#### [FRAGMENT]
══════
Artikel 3 Centrum
3.1 Bestemmingsomschrijving
De voor ‘Centrum’ aangewezen gronden zijn bestemd voor:
detailhandel;
culturele voorzieningen, waar onder begrepen een theater en bibliotheek, alsmede kantoren gerelateerd aan en ten dienste van deze culturele voorzieningen;
horeca, met uitzondering van horeca D;
dienstverlening;
maatschappelijke doeleinden;
wonen;
ter plaatse van de aanduiding 'onderdoorgang': een onderdoorgang;
met de daarbij behorende voorzieningen zoals:
tuinen, erven en terreinen;
verhardingen en parkeervoorzieningen, waaronder begrepen ondergrondse parkeervoorzieningen;
straatmeubilair;
groenvoorzieningen;
openbare nutsvoorzieningen;
voorzieningen voor het vasthouden (infiltratie), bergen en afvoeren van hemelwater.
3.2 Bouwregels
3.2.1 Hoofdgebouwen
Hoofdgebouwen mogen uitsluitend worden gebouwd ter plaatse van de aanduiding 'bouwvlak', waarbij woningen georiënteerd dienen te zijn richting straat of plein.
══════
(Vermeldingen uit een verzameling)
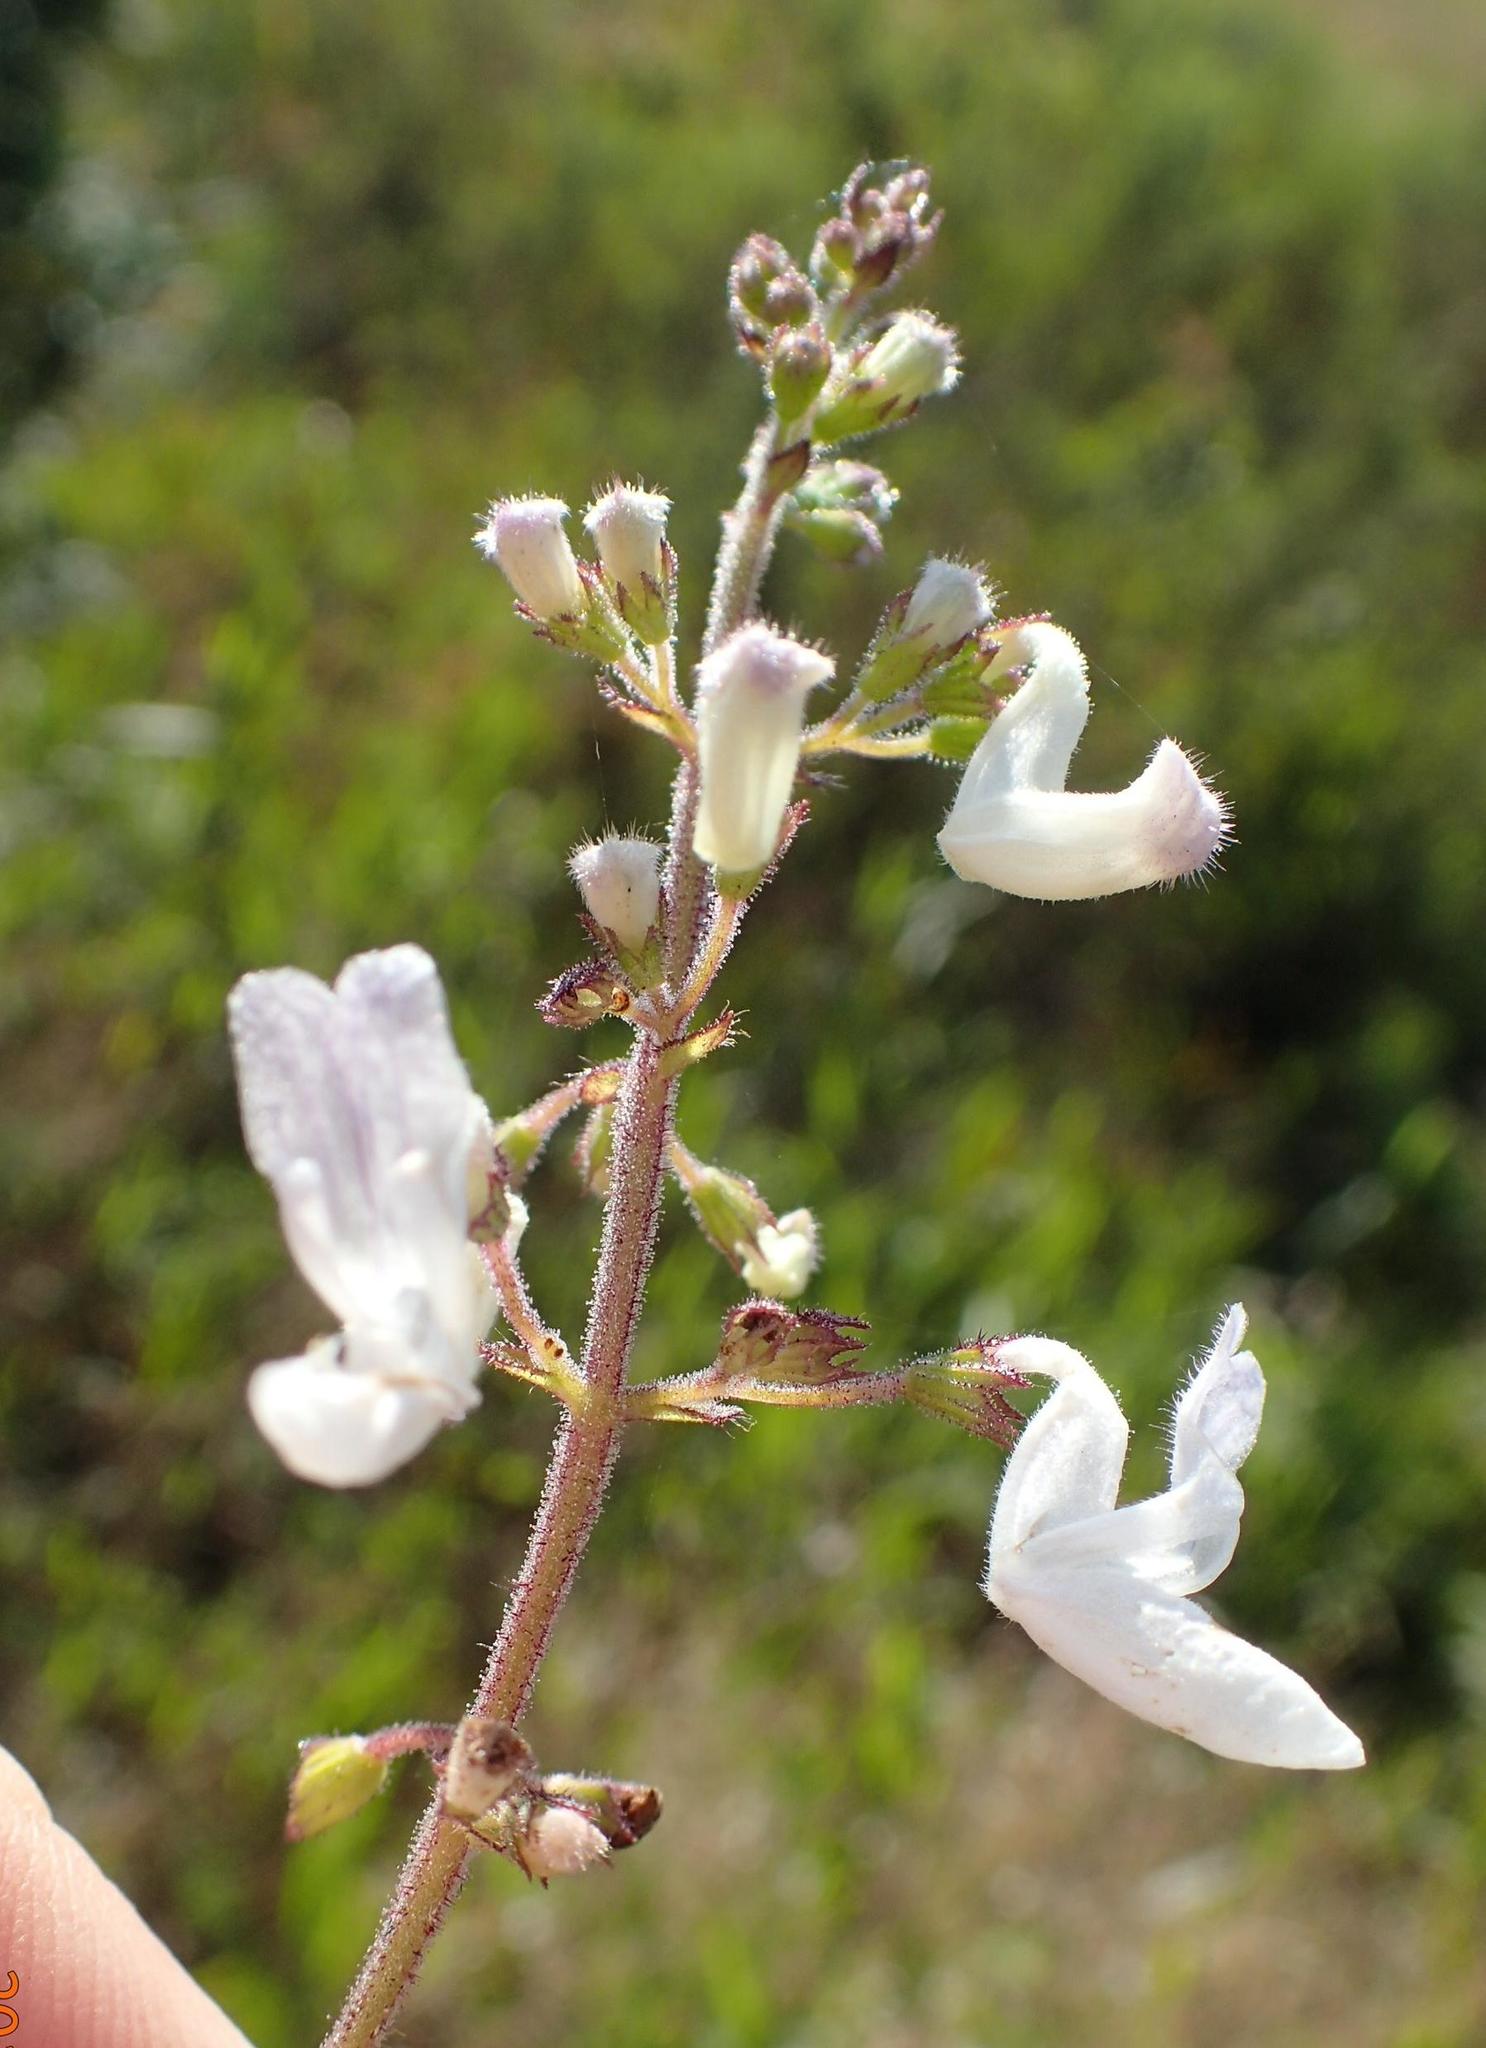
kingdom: Plantae
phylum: Tracheophyta
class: Magnoliopsida
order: Lamiales
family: Lamiaceae
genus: Equilabium
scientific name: Equilabium laxiflorum
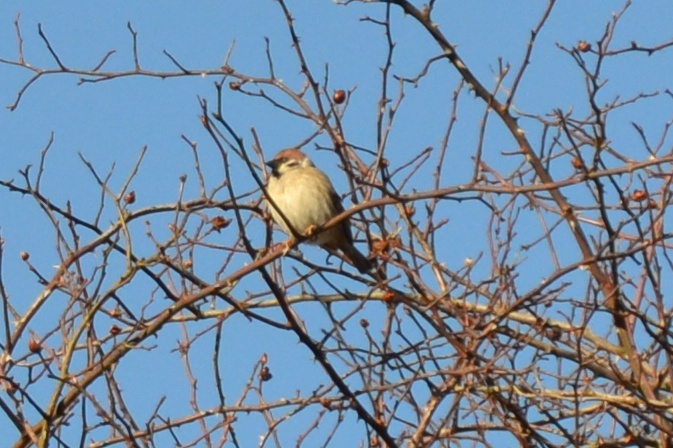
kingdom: Animalia
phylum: Chordata
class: Aves
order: Passeriformes
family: Passeridae
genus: Passer
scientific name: Passer montanus
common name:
══════
#### [OPDRACHT A]
Neem uit de lijst letterlijk de regels over vanaf de regel met "kingdom: Animalia" tot en met het einde van de lijst.
#### [OPDRACHT B]
Zet het fragment over de regels voor de bestemming Centrum voort, aansluitend op de laatste zin.

#### [ANTWOORD A]
kingdom: Animalia
phylum: Chordata
class: Aves
order: Passeriformes
family: Passeridae
genus: Passer
scientific name: Passer montanus
common name:

#### [ANTWOORD B]
De voorgevel een hoofdgebouw dient in de naar de weg gekeerde bouwgrens te worden gebouwd, dan wel evenwijdig daaraan op maximaal 1m daarachter.
Het bouwvlak mag volledig worden bebouwd.
Het aantal bouwlagen mag niet meer bedragen dan het aantal dat ter plaatse van de aanduiding 'maximum aantal bouwlagen' is aangeduid, met dien verstande dat voor bouwlagen ten behoeve van wonen een maximale hoogte van 3,5m geldt en voor andere functies 4,5m.
Het aantal nieuw te realiseren woningen binnen het plangebied mag niet meer bedragen 80.
In afwijking van het bepaalde onder d mag de bouwhoogte ter plaatse van het bestaande theater niet meer bedragen dan het equivalent van het ter plaatse van de aanduiding 'maximum aantal bouwlagen' aangeduide bouwlagen in meters.
Voor zover het aantal bouwlagen ter plaatse van de aanduiding 'maximum aantal bouwlagen' niet meer dan één bedraagt, mag de voorgevel tot maximaal 4,5 meter boven het dakvlak worden gebouwd.
3.2.2 Bouwwerken, geen gebouw zijnde
De bouwhoogte van bouwwerken geen gebouwen zijnde mag maximaal 3m bedragen, met uitzondering van:
antennes en vlaggenmasten, waarvan de bouwhoogte maximaal 8m mag bedragen;
terreinafscheidingen, waarvan de bouwhoogte voor de voorgevelrooilijn niet meer dan 1m en daar achter niet meer dan 2m mag bedragen.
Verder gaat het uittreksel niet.